Our local farm store gets chicks every spring, and they'll sell individuals, so my first year I was able to get seven different breeds -- one of each. That way I could compare, and they were a lot more individual than a bunch of the same breed. That's usually not possible if you're ordering them, because most places have a minimum per-breed order (and the farm store here doesn't have them this late in the year). But if you can find a place selling them per-bird, you can experiment with several breeds at once.
The most productive layers are Leghorns. They're also the most efficient as far as how many eggs they produce per pound of feed. They're like little egg-laying machines. That's why they became the industry standard, and their white eggs became the most common and cheapest in the store. However, Leghorns are kind of flighty and their light weight makes them pretty good fliers, so they'd be harder to keep fenced in an urban setting than the heavier breeds. In an urban backyard, I'd go for one of the heavier brown-egg varieties. Several of those lay about the same number of eggs, so it's just personal preference: Barred Rock, Rhode Island Red (and other Red varieties), Australorp, Buff Orpington, Cinnamon Queen. The Cinnamon Queens may be a bit more productive than the others.
If you have kids, they often enjoy Ameraucanas, the ones often called Easter Egg chickens, which lay blue or green eggs. They lay fewer eggs than the others, though, so they're a novelty item.
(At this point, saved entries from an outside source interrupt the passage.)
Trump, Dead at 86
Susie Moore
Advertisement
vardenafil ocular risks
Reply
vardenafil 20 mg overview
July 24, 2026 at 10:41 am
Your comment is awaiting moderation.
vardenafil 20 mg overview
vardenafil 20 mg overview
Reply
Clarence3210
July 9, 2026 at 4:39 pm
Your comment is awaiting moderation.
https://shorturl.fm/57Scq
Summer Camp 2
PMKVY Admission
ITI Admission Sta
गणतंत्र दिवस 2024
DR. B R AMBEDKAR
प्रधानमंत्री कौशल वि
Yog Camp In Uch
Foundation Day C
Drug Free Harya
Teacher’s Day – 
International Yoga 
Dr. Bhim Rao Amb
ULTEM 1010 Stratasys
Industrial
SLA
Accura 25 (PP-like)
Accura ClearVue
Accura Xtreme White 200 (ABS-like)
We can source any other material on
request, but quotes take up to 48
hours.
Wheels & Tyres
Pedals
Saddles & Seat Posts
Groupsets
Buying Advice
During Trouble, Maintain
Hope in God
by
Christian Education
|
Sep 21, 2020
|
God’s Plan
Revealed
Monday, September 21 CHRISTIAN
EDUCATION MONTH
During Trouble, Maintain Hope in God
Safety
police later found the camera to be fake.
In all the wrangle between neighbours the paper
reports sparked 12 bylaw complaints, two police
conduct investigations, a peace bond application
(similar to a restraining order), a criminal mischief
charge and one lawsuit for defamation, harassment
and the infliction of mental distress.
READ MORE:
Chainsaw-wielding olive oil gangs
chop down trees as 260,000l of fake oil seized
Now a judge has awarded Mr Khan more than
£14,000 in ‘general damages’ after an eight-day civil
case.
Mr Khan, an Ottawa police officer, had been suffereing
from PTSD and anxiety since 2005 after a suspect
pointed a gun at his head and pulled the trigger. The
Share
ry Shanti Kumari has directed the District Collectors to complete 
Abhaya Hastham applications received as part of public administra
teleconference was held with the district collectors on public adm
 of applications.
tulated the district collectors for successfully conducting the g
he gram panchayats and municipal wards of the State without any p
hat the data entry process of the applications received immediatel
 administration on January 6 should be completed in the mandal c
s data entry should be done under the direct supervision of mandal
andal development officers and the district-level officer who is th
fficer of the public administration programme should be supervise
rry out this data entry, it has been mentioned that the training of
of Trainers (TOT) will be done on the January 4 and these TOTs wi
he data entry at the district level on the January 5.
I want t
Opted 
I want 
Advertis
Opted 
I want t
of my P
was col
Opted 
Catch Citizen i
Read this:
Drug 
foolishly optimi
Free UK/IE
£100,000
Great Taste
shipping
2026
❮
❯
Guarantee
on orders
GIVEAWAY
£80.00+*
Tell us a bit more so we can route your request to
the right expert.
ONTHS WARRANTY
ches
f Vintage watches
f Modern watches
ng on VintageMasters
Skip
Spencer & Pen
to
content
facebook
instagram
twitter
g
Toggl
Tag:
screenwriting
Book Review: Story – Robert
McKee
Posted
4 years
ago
If you plan to sell eggs, many people will pay more for brown than white, so that may be a consideration. There's no difference in nutritional quality -- the feed determines that, not the breed -- but many people insist that brown eggs are better for baking. Who knows, but it can mean another dollar a dozen.
Edited to add: None of the great egg layers are also great meat birds, compared to a true meat breed. But the heavy breeds like the Reds do have some meat on their bones, while a Leghorn carcass wouldn't be worth much more than making stock.